Não me responsabilizo pelos danos morais causados pela leitura desse Blog. Não que eu esteja aqui pra falar mal das pessoas. Acho que comi algumas coisas que me fizeram mal e acabei tendo uma grande e irrecuperável indigestão. Só que dessa vez não vou culpar a pobre da azeitona de empadinha. Essa história deve ter colocado a fama das coitadas em baixa e de forma injusta.



O vômito será peculiar, meio parecido com Rubem Fonseca, Saramago ou até mesmo Hank Moody, ainda que o último seja apenas um conceito, um personagem. Não quero dizer que estarei sempre com pedras nas mãos, já me disseram que alterações de humor é normal levando-se em conta o que comemos. Até porque é um saco ler aquelas pessoas que se dizem ativistas e rosnam o tempo inteiro. Talvez nem devesse começar isso aqui. Quanto mais escrevo percebo que não existe um propósito real, a não ser o fato de que no momento não faço idéia do que fazer da vida. Com certeza devo estar me juntando ao clube de muitas pessoas no momento. Que tipo de pessoa sonha em concluir a graduação, para fazer mestrado e doutorado, dar aulas e, com o dinheiro ganho, abrir um buteco? Poisé. Quem sou eu pra julgar... levando em consideração de que se trata de mim mesmo, calha com a generalizada concepção de que não somos os melhores juízes dos nossos atos, ou que simplesmente não o fazemos. Isso também explica muita coisa.


Talvez fosse o caso de criar um personagem. Sim. Talvez seja inédito. Não. Acabei de me lembrar dos perfis fakes de orkut e tudo que tenha na internet hoje em dia. Em fim, talvez seja o caso de criar um personagem que esteja escrevendo esse blog livre das pressões do cículo de pessoas que conhece. E de culpa. Faz sentido, culpa é um fator limitante de muita coisa na vida.
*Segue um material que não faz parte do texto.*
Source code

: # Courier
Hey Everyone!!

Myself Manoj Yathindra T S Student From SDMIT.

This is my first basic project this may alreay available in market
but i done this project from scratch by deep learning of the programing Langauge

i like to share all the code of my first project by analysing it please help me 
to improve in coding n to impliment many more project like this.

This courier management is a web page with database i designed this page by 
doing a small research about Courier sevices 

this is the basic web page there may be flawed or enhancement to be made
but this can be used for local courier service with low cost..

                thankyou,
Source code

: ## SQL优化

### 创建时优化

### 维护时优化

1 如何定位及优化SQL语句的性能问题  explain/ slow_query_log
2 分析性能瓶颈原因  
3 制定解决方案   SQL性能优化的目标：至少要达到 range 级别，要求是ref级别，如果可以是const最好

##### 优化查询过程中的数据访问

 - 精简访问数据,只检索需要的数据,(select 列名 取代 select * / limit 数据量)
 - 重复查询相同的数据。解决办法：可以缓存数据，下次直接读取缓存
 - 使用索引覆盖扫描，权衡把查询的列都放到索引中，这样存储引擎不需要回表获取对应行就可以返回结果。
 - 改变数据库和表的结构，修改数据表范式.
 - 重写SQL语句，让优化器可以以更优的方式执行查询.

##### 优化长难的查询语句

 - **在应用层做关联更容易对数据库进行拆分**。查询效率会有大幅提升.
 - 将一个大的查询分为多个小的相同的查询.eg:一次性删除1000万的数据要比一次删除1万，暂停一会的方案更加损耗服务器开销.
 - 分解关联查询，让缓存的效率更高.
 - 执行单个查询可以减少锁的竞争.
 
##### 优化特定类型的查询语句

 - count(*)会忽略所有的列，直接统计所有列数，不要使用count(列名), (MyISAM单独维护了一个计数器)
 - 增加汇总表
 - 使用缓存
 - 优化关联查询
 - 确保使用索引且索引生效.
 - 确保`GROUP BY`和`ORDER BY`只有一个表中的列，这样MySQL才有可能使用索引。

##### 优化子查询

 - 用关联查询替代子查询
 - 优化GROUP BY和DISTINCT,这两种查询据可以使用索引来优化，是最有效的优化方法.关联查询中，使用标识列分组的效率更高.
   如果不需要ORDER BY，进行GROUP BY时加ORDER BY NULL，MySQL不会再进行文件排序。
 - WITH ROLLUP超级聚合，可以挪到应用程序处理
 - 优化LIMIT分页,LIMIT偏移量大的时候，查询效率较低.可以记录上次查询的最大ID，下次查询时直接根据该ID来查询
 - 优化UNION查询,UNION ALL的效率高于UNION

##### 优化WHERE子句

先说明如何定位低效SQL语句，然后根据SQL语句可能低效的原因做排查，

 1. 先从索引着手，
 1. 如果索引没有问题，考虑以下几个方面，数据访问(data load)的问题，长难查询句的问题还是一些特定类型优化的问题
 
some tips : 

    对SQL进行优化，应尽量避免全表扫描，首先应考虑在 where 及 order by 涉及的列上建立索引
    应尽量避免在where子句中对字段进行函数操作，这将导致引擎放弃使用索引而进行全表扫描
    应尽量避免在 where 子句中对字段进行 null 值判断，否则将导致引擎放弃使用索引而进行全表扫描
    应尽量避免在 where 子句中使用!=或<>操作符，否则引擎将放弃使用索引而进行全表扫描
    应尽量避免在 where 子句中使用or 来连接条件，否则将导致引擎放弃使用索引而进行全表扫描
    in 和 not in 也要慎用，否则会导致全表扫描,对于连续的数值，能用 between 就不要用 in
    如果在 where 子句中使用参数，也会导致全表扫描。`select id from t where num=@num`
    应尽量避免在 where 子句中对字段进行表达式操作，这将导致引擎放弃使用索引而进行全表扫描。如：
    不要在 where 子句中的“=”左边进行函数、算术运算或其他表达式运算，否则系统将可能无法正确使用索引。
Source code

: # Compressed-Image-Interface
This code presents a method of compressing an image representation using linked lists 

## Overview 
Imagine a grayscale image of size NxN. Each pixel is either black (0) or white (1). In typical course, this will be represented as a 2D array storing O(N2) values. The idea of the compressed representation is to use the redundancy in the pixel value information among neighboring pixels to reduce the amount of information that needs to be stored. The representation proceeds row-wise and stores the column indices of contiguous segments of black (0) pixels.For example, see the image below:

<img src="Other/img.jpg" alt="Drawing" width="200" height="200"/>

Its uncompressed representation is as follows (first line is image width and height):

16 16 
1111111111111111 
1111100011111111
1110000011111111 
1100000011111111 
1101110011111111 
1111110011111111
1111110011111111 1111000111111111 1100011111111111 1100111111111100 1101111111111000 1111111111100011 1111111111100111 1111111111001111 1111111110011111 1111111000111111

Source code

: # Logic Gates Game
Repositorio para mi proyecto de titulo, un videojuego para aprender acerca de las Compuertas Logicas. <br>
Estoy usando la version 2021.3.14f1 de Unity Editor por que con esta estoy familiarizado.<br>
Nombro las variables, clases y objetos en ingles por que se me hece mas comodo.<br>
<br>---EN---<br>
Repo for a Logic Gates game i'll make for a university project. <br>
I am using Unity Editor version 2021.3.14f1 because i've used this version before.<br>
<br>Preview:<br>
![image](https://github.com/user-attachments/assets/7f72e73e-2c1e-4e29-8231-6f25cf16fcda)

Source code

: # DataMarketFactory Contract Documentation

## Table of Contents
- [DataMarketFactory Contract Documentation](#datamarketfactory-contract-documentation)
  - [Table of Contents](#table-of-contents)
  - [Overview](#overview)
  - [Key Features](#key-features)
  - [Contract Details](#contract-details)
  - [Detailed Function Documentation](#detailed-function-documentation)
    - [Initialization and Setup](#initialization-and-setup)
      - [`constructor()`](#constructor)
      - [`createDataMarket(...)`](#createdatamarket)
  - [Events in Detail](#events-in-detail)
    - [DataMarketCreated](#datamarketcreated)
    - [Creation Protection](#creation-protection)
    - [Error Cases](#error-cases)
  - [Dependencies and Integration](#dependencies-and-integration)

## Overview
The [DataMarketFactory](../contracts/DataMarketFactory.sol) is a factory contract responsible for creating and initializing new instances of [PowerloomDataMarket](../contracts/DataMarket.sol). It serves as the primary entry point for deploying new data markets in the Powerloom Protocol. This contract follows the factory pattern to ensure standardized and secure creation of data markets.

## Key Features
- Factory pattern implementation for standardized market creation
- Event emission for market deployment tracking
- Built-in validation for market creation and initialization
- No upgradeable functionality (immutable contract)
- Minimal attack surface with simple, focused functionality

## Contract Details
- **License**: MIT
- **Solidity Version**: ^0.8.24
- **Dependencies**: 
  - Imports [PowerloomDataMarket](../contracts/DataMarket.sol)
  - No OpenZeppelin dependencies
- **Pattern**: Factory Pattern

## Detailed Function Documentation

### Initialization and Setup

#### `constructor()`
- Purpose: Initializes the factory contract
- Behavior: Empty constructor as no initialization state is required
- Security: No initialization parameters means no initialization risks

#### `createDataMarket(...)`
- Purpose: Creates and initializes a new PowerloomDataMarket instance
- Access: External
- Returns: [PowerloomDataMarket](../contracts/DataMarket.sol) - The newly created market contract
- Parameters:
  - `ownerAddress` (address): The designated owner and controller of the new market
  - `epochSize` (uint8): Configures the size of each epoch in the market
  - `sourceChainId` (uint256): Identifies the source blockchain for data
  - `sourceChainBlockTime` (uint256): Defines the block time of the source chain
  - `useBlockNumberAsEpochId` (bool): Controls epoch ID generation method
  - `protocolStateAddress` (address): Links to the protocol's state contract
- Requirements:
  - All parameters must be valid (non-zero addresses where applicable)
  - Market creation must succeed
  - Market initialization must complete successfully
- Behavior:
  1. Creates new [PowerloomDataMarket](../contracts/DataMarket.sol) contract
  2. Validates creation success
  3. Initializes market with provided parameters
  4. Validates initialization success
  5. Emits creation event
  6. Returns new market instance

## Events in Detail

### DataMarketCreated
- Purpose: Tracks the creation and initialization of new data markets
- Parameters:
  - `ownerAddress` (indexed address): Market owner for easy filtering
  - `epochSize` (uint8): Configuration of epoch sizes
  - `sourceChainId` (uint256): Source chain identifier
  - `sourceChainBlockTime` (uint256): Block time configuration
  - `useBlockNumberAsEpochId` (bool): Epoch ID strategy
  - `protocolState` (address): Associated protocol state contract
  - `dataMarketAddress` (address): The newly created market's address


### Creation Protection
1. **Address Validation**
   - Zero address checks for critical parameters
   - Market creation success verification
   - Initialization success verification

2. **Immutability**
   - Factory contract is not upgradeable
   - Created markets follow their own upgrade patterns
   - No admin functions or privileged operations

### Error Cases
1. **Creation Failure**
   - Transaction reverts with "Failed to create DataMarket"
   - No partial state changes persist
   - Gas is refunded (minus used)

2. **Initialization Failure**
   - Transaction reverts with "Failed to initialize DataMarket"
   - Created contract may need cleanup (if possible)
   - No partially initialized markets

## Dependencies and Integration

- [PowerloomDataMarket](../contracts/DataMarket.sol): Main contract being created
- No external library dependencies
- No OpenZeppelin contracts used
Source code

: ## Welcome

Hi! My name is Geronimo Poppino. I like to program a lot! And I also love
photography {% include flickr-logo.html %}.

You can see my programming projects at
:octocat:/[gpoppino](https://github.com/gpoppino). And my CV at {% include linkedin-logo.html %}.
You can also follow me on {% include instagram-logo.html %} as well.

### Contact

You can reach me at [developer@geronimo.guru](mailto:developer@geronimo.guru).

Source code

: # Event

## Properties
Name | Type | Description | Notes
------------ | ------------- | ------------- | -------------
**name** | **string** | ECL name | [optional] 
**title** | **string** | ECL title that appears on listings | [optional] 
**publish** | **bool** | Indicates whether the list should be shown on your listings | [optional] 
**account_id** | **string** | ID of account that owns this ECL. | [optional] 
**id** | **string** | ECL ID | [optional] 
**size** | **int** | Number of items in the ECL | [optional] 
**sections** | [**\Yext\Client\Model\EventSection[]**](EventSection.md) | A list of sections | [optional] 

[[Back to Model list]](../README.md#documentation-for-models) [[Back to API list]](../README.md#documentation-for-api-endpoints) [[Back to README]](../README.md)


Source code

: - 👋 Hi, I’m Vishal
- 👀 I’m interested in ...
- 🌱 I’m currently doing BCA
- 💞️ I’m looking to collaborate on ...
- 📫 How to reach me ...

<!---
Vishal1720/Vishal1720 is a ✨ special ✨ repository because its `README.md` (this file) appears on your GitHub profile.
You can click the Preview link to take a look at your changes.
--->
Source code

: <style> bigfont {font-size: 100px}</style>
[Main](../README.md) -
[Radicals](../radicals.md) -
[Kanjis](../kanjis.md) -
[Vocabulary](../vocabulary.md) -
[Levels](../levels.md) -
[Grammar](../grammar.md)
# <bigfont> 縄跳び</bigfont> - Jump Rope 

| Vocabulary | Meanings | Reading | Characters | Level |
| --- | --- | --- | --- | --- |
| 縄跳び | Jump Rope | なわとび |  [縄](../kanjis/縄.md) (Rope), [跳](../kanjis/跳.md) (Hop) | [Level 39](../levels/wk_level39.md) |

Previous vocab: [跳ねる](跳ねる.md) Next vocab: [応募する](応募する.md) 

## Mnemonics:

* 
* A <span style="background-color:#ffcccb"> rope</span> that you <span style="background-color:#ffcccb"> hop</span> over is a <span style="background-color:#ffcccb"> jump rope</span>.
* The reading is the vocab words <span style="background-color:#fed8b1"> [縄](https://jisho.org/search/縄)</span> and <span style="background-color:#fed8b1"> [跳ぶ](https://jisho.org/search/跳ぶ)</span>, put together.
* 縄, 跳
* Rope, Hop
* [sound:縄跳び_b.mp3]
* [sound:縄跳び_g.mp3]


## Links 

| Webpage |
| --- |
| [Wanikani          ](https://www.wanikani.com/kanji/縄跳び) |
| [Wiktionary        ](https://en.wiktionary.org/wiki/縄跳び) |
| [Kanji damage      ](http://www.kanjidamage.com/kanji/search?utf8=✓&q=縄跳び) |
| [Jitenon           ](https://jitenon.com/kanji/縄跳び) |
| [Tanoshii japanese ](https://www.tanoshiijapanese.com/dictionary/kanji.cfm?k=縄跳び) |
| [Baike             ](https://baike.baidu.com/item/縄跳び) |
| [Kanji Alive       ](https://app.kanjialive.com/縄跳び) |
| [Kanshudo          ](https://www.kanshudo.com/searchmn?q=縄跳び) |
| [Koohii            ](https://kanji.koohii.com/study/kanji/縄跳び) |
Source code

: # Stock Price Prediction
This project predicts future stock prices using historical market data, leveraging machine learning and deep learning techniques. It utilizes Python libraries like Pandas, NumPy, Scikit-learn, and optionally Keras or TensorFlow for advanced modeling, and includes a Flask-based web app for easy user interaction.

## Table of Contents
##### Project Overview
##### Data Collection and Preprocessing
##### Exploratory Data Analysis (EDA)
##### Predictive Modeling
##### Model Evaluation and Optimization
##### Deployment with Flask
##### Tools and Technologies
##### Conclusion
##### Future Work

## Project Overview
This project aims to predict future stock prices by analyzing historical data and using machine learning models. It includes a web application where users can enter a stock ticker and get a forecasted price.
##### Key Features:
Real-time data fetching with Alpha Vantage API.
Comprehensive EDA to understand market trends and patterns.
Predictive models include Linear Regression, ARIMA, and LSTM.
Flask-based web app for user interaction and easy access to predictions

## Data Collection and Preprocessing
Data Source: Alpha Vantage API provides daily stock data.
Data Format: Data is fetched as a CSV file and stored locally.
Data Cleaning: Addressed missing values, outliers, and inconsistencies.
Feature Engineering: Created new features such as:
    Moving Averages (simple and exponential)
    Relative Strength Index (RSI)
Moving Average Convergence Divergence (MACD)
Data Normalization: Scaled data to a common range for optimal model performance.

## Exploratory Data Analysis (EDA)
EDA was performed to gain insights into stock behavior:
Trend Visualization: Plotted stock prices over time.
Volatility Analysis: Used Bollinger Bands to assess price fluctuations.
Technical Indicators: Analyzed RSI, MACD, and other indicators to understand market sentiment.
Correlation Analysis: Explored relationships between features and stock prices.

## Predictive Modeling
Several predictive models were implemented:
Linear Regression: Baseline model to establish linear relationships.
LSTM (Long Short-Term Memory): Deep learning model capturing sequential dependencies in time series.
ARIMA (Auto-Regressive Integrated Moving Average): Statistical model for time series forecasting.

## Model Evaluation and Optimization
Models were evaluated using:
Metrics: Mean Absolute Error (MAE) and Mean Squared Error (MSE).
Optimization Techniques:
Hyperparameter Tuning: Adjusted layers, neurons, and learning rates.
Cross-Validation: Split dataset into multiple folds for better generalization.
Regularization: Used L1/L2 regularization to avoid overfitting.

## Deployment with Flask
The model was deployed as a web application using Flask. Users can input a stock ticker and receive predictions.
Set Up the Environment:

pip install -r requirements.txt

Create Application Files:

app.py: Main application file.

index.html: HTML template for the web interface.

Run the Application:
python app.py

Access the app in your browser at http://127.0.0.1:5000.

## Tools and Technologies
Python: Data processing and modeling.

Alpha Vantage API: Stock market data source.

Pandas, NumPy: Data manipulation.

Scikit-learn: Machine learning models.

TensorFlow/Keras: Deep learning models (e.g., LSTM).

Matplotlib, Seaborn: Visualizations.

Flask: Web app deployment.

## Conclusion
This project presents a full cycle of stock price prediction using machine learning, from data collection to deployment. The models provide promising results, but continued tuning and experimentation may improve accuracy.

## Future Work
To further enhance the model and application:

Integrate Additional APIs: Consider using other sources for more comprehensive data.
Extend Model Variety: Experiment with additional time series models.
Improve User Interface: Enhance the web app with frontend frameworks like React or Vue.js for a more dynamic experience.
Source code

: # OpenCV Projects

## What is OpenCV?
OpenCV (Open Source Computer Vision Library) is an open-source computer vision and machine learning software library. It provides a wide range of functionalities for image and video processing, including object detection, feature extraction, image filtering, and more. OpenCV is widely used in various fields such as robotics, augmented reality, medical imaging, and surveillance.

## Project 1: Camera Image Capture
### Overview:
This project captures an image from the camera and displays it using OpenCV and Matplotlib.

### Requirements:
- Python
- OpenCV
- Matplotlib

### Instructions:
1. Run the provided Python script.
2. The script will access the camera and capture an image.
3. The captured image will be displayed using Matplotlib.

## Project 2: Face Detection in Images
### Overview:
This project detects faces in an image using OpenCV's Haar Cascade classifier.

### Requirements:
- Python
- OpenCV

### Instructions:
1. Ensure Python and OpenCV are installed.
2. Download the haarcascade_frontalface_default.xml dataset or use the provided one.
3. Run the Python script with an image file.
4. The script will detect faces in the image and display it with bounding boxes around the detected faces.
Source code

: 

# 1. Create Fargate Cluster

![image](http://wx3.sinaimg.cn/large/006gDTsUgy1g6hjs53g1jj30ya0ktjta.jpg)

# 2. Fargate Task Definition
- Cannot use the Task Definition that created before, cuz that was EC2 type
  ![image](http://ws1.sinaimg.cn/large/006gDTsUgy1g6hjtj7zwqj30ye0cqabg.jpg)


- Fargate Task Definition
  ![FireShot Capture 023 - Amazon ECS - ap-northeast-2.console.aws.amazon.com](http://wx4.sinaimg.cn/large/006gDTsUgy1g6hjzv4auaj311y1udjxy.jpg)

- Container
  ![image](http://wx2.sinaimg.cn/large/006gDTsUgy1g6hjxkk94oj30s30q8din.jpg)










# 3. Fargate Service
Tenho que controlar meus pensamentos megalomaníacos. Essa pequena e inconclusa idéia já transformou-se em um personagem de livro que mantém um blog cujos textos do personagem fixional podem ser lidos na internet. Acho que é novo isso. Não me lembro de ter visto em outro lugar. Pronto, vou virar escritor e largar tudo! Menos o buteco.